Page
-----

CETA Cheval de Troie pour le TAFTA La propriété intellectuelle appliquée aux semences dans les Traités de Libre Échange

Birgit Müller et Terry Boehm mai 2016

Alors que de plus en plus de voix s’élèvent en Europe contre le TAFTA le traité de libre échange entre l’Union européenne et les États Unies, son petit frère tout aussi redoutable le CETA, (ou en Français Accord économique et commercial global (AECG) entre le Canada et l’Union européenne passe largement inaperçu. Or si le CETA passe en droit européen, toute entreprise multinationale opérant à partir du Canada (c’est à dire toutes les multinationales qui le souhaitent) peut se servir de ce traité pour faire valoir des droits allant bien au-delà et même contredisant les droits et sauvegardes décidés par les parlements nationaux et européen.
Il faut voir les provisions des traités entre le Canada et l’Union Européenne (signé mais pas encore finalisé dans le détail, ni approuvé par le parlement européen), la Corée et l’Union Européenne (adopté et en vigueur), les États-Unis et l’Union européenne, en négociation) pas seulement comme des traités de libre échange. Ils sont bien plus que ça : ce sont des traités économiques intégraux ou globaux (comprehensive economic and trade agreement) qui incluent des provisions sur les investissements, les marchés publics, la propriété intellectuelle et sur plus de 1500 pages bien plus de choses encore. C’est donc des traités dans l’intérêt des grands investisseurs, des fonds, des multinationales, des banques et — ce qui nous intéressera ici — des grandes firmes semencières.
Les textes de ces traités sont négociés dans le secret et nous avions donc pendant les années accès à leur contenu seulement si un des négociateurs se fait le devoir de faire circuler les versions en négociation. Or aujourd’hui le texte du CETA est prêt pour la signature et se trouve sur le site de la commission européenne. Or, les paragraphes concernant l’imposition des droits de propriété intellectuelle n’ont pas bougés depuis des années.
Les traités entre la Corée et l’Union Européenne, le Canada et l’Union Européenne ont des clauses sur la propriété intellectuelle quasi identiques.
— Ils reprennent les provisions de ACTA (Anti-Counterfeiting Trade Agreement) en matière d’imposition de la propriété intellectuelle, que le Parlement Européen a rejeté en 2011.
— Ils doivent être analysés dans le contexte de la création en 2012 d’une Cour du Brevet Européenne créée sur la base d’un traité international donc soumis à la juridiction internationale en matière de commerce donc indépendante de la Cour de Justice européenne. Par conséquent, quand le texte du Traité mentionne « l’autorité juridique compétente » qui a le droit d’imposer les mesures pour faire respecter la propriété intellectuelle, il s’agit de cette cour de justice nouvellement créée et sans précédent dans la législation européenne.
— Les traités doivent être également analysés dans le contexte de la brevetabilité des plantes sélectionnées à l’aide des nouvelles biotechnologies. Comme toute plante, ces dernières peuvent se reproduire et porter leur droit de propriété intellectuelle dans le champ de l’agriculteur.

-----

Consigne
Poursuivez, s'il vous plaît, l'article sur le CETA et les semences à partir de sa dernière phrase. Les enregistrements ne sont pas nécessaires.

Lignes de données:
-----

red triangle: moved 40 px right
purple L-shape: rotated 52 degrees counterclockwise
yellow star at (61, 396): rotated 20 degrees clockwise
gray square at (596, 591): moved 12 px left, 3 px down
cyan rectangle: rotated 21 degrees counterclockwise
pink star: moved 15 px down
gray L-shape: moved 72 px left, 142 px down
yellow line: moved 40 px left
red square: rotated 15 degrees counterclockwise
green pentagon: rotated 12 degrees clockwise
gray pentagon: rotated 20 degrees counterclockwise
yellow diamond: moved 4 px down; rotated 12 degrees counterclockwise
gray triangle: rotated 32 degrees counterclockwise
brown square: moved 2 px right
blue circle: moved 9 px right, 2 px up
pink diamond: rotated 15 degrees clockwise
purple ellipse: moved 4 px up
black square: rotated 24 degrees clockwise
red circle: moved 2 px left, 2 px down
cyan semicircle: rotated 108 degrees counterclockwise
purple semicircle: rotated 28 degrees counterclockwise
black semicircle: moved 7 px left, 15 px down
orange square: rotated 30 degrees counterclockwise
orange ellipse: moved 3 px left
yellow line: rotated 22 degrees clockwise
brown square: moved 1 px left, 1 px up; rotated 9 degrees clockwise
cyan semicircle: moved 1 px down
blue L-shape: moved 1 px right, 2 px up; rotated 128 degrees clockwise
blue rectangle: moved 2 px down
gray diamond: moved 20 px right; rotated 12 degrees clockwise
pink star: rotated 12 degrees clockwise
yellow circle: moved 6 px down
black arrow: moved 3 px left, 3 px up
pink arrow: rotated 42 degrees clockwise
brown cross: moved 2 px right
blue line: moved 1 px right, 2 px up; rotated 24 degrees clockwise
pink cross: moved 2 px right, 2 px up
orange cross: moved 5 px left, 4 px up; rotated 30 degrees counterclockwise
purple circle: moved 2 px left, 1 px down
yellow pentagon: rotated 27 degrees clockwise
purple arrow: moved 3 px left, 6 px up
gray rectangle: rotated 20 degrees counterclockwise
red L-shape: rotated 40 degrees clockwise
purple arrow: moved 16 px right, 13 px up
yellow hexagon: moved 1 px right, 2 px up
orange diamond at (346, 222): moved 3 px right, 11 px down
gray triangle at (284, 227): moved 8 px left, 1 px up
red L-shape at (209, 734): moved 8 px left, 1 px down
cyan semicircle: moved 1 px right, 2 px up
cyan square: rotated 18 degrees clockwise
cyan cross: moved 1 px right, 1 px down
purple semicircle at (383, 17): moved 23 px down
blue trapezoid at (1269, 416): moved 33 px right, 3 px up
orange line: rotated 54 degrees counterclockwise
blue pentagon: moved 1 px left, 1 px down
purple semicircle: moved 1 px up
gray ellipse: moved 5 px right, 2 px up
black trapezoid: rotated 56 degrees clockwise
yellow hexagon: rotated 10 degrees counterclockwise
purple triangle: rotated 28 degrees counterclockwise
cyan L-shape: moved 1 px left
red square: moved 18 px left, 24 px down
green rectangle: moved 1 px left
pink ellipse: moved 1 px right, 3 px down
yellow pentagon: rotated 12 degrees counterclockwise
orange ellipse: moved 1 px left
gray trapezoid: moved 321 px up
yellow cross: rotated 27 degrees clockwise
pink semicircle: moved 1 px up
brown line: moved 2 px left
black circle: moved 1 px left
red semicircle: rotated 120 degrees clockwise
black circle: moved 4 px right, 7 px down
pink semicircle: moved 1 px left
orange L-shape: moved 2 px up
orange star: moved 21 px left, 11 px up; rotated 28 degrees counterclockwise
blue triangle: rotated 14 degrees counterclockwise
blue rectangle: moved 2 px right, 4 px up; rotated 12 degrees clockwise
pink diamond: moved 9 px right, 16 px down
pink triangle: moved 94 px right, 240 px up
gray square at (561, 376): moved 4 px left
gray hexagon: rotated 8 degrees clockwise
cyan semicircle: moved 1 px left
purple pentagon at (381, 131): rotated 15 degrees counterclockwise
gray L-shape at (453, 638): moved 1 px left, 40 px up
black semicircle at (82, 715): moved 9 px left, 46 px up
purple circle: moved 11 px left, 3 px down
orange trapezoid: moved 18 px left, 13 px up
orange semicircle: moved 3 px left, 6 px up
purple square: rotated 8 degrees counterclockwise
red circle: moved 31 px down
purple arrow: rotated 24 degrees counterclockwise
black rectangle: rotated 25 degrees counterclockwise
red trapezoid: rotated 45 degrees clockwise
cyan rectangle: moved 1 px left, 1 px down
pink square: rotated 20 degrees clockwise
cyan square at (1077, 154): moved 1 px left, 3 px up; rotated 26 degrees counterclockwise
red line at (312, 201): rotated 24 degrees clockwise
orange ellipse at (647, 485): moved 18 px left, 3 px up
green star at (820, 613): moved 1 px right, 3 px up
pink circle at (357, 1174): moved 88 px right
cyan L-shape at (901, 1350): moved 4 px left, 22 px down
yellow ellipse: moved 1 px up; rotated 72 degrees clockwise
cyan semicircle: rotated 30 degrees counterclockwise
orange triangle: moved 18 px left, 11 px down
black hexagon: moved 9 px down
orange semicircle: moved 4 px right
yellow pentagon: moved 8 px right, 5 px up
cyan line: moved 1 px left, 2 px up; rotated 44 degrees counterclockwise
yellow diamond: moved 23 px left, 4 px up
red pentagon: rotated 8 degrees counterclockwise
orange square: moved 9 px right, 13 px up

-----

Réponse rédigée
— Ils s’appliquent aux certificats d’obtention végétales (COV art 20.31) dans la mesure où il s’agit d’un droit de propriété intellectuelle et que les article 20 du CETA s’applique à tous les détenteurs d’un droit de propriété intellectuelle selon les droits nationaux (donc UPOV 91 au Canada, et transcriptions nationales de UPOV 91 en Europe) et à tous les droits de propriété intellectuelle mentionnés dans l’ADPIC (Aspects du droit de la propriété intellectuelle liés au commerce, annexe du Traité de Marrakech)
Par ailleurs, nous voyons dans le CETA (Comprehensive Economic and Trade Agreement) avec le Canada et dans le traité avec la Corée un ensemble de mesures draconiennes obligeant les acteurs économiques à respecter les droits de propriété intellectuelle. Même si la contrefaçon est seulement alléguée, les actifs peuvent être saisis.
En vertu du CETA, et dans le traité avec la Corée, un agriculteur accusé d’être frauduleusement en possession d’une variété végétale protégée ou une variété de semences portant un gène breveté pourrait ainsi voir ses biens saisis et ses comptes bancaires gelés (CETA février 2016 art 20.37.3). L’article CETA 20.35.2 précise :
“ Chaque Partie peut prévoir que les mesures visées au paragraphe 1 comprennent les description détaillée, avec ou sans prélèvement d’échantillons, ou la saisie physique le présumé marchandises de contrefaçon, et, dans les cas appropriés, des matériels et instruments 165used dans la production ou la distribution de ces produits et les documents relatifs celui-ci. Les autorités judiciaires seront habilitées à prendre ces mesures, si elles nécessaire sans l’autre partie soit entendue, en particulier lorsque tout retard est de nature de causer un préjudice irréparable au détenteur du droit ou lorsqu’il existe un risque démontrable de la destruction de preuves.. »
Cela signifie la chose suivante : sans que l’agriculteur soit nécessairement entendu, les autorités judiciaires compétentes (Cour Européenne des Brevets entre autres) peuvent sur une simple présomption de contrefaçon saisir sa récolte, ses semences, ses machines et sa comptabilité.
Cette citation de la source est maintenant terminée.